Drépanocytose : une maladie encore trop méconnue en Belgique

A l’occasion de la Journée mondiale de la drépanocytose, l’hôpital Erasme (H.U.B) proposait un dépistage gratuit et sans rendez-vous dans son hall d’accueil. Une initiative saluée par les associations de patients, telle Esenca, alors que cette maladie génétique grave demeure largement ignorée du grand public comme de nombreux professionnels de santé.
La drépanocytose touche principalement les populations d’origine africaine, méditerranéenne, indienne et sud-américaine, mais elle est loin d’épargner l’Europe. En Belgique, c’est même la maladie génétique la plus répandue : un enfant sur 2.329 en est atteint. Héréditaire, elle provoque des douleurs aiguës, une anémie chronique et une vulnérabilité accrue aux infections. Pourtant, elle reste souvent mal diagnostiquée ou minimisée, comme le rappelle l’association Esenca.
« Trop de patients racontent que leur douleur est mise en doute à l’hôpital », déplore Odette Todo, assistante sociale chez Esenca. Elle pointe le manque de formation des soignants et l’existence persistante de préjugés raciaux, comme le “syndrome méditerranéen”, selon lequel les personnes afrodescendantes seraient supposées ressentir moins la douleur.
Depuis janvier 2023, un dépistage systématique de tous les nouveau-nés est organisé en Fédération Wallonie-Bruxelles, une avancée considérable selon Odette Todo. L'établissement d'un diagnostic précoce, avant l'apparition de symptômes, permet de réduire le risque de morbidité. Une unité d'hospitalisation dédiée aux adolescents et aux adultes atteints de drépanocytose a également ouvert ses portes en juin 2024, à l'hôpital Erasme.
En effet, pour inverser cette tendance, l’Hôpital Universitaire de Bruxelles mise désormais sur la prévention. Le dépistage pré-conceptionnel – simple, rapide et non invasif – permet d’identifier les porteurs sains et d’ouvrir un dialogue éclairé sur les risques de transmission. En cas de double portage chez les futurs parents, un accompagnement en procréation médicalement assistée (PMA) est proposé, avec notamment la possibilité d’un diagnostic préimplantatoire.
« La médecine n’impose rien, elle informe et accompagne », explique le Pr Martin Colard, hématologue. Un changement de cap majeur : sortir de l’urgence pour aller vers une prévention éthique, accessible et personnalisée.

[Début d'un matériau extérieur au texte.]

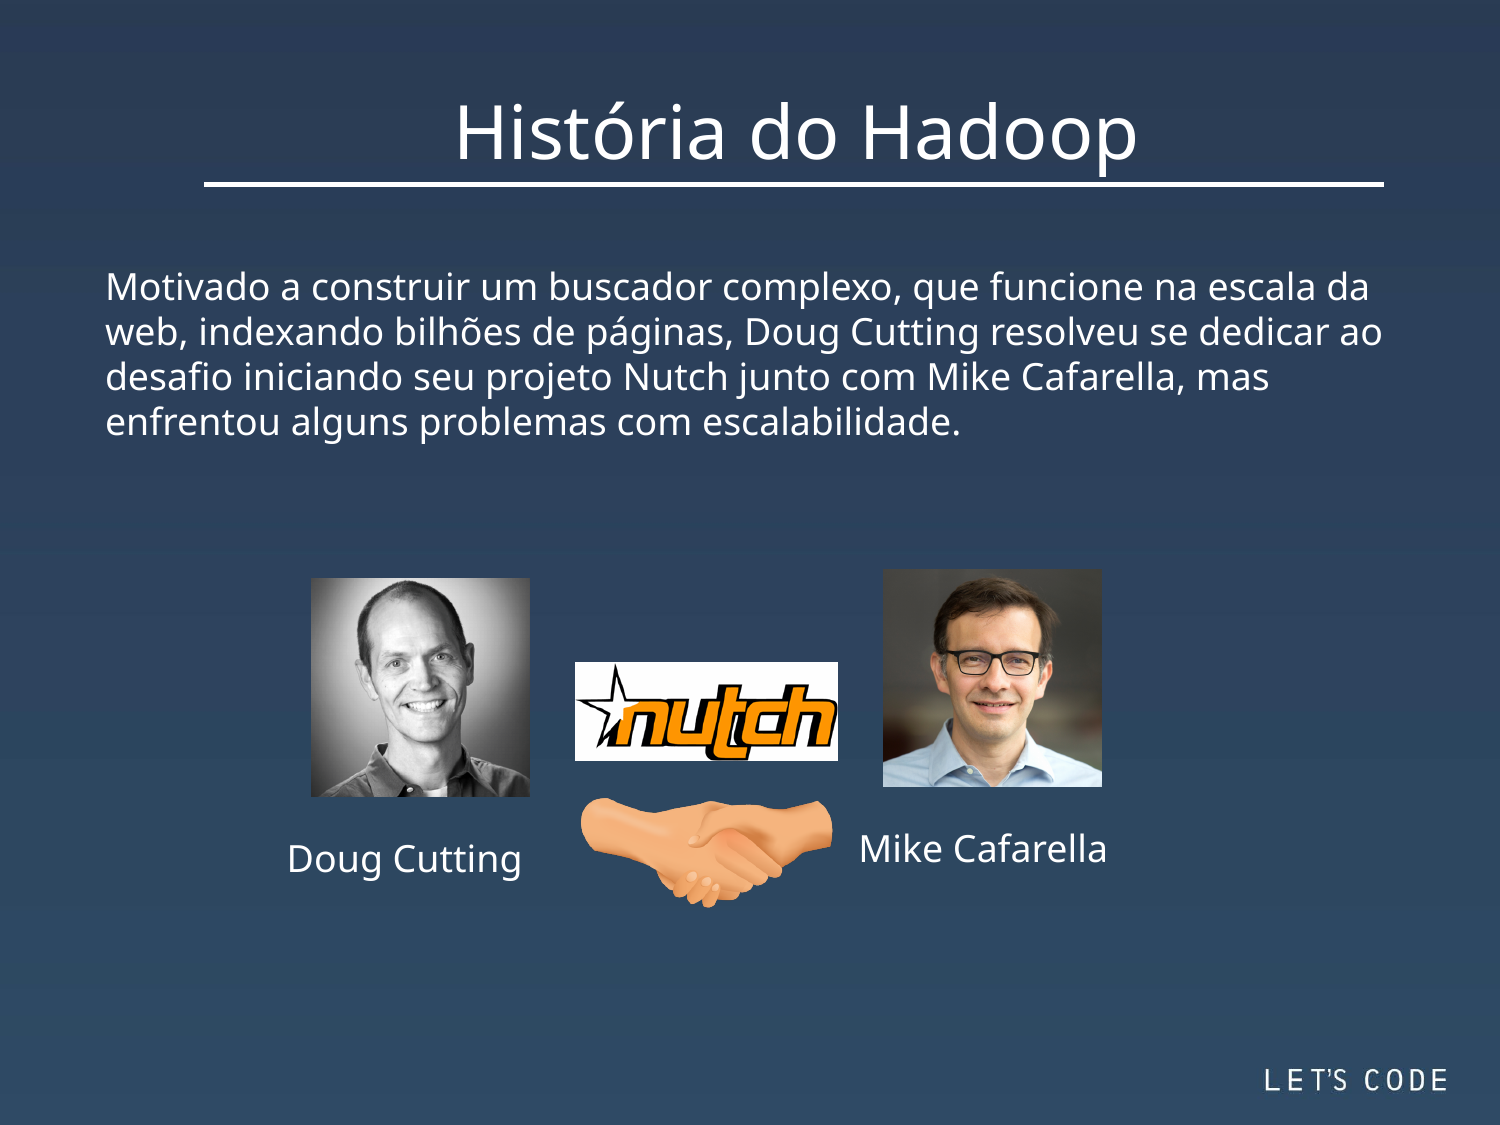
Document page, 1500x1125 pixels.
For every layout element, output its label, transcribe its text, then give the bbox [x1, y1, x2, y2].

picture [0, 0, 1500, 1125]
text_box História do Hadoop [195, 69, 1399, 168]
text_box Motivado a construir um buscador complexo, que funcione na escala da web, indexando bilhões de páginas, Doug Cutting resolveu se dedicar ao desafio iniciando seu projeto Nutch junto com Mike Cafarella, mas enfrentou alguns problemas com escalabilidade. [90, 247, 1453, 555]
text_box Doug Cutting [271, 819, 563, 910]
text_box Mike Cafarella [849, 810, 1142, 901]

En chiffres (sources : H.U.B.) :
À l’échelle mondiale: environ 300 000 nouveau-nés naissent chaque année avec la forme majeure de la drépanocytose dans le monde.
Portage discret : près de 5 % de la population mondiale porte au moins un gène de drépanocytose
Situation en Belgique : environ 1 naissance sur 2 329 présente la maladie ou son trait, selon les données issues de plus de 39 000 dépistages néonataux.